Maphatsoe Outlines Plans To Attract More Visitors
8th December 2018.
Cape Town – Deputy Defence and Military Veterans Minister Kebby Maphatsoe says he would like to see the Castle of Good Hope become a place of pilgramage for citizens from all political persuasions and from all parts of the country.
“We want people to say: ‘Let’s go to Cape Town not only for the beaches, but also for the Castle, so that we can see and learn about where our king or chief was jailed.”
Maphatsoe has been in the defence and military veterans portfolio since May 26, 2014. When discussing Cape Town’s most enduring landmark, he sounds like a new broom.
Central to the commemoration of the Castle’s 350th anniversary will be the unveiling, by President Jacob Zuma tomorrow, of statues of four indigenous fighters against Dutch and British colonialism: a Goringhaiqua chief named Doman, the Zulu king, Cetshwayo, the Pedi king Sekhukhune, and Langalibalele, the king of the amaHlubi people.
“We decided on honouring these four great South African leaders because we believe that not enough effort had been made to tell about how they struggled against great odds to protect the independence of their people,” Maphatsoe said.
Each of the leaders who are being commemorated demonstrated incredibly innovative leadership in their struggles against Dutch, Boer and British colonists.
Doman launched his war against the Dutch in rainy weather, having worked out that the matchlock guns of the enemy would not fire in wet weather.
Cetshwayo’s Zulu army, armed mainly with stabbing spears, shocked imperial Britain, by inflicting a stunning defeat over its Redcoats at Isandlwana.
Sekhukhune defeated the Boers and the British in a succession of battles, while Langalibalele also repulsed attacks by colonial forces in the then Natal.
“We want the history of these leaders to be told,” says Maphatsoe.

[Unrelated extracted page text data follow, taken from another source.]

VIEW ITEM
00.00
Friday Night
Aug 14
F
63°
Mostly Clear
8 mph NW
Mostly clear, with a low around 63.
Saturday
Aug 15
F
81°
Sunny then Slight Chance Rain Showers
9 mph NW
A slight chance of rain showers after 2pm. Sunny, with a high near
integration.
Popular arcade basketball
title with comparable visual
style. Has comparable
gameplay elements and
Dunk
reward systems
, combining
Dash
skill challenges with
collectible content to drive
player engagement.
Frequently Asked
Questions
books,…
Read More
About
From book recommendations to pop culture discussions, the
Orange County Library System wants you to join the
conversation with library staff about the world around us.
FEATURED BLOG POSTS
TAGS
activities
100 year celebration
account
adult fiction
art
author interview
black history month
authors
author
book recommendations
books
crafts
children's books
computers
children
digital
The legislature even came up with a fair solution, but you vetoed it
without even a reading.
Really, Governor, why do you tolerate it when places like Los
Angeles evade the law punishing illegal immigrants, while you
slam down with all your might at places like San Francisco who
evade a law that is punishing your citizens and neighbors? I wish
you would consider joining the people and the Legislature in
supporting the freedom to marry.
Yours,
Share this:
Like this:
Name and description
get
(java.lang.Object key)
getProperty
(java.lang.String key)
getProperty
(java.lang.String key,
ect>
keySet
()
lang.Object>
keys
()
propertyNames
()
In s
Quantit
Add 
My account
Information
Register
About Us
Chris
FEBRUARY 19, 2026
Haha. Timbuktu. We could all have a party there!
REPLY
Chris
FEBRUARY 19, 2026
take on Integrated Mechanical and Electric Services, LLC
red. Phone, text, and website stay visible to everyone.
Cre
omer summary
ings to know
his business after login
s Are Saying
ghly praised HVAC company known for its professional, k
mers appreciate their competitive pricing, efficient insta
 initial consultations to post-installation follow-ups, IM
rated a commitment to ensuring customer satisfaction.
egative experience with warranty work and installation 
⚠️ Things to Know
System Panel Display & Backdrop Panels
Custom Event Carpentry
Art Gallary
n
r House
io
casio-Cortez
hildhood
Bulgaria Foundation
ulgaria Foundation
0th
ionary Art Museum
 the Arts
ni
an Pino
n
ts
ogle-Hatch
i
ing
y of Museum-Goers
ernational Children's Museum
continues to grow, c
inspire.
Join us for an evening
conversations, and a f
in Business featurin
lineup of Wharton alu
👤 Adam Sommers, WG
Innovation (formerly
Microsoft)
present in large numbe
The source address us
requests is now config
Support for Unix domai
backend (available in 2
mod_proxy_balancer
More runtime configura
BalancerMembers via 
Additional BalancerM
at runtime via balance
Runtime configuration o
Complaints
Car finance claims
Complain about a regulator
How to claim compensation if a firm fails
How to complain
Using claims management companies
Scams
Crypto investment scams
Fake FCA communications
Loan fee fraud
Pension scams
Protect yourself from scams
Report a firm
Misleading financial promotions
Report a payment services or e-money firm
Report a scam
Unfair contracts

“We know that the Castle was used as a fort, as a prison for indigenous leaders, and as a place where black people were tortured and killed – from the time of the early colonists, right up to the brutal era of the apartheid regime,” he says.
“It is important for people to know what happened between its walls. We want it to become a centre of learning, healing and memory,” Maphatsoe says.
“I would like to see communities which have always seen it as a place from where their subjugation was plotted and implemented to come to it to seek healing and closure, if that is what they want. At present, only the Khoikhoi have taken up this invitation.”
Maphatsoe understands that the process he wants to champion may take time. But there have been hopeful signs, he says.
“Groups from the Northern Cape, the Eastern Cape, Limpopo and Mpumalanga have visited.
“Moreover, when the king of the Venda people learnt that we were going to honour the kings of the past, he contacted us to say he wanted to become involved so that he could pay his respects to the Pedi king, Sekhukhune.
“These were eye-openers for the new groups of visitors to the Castle. There is so much of South African history that they did not know. The 350th anniversary commemoration of the Castle will widen their knowledge even further,” he said.
“What they are beginning to realise is that the Castle is the genesis of our freedom. It takes us on a long journey – from oppression to freedom.”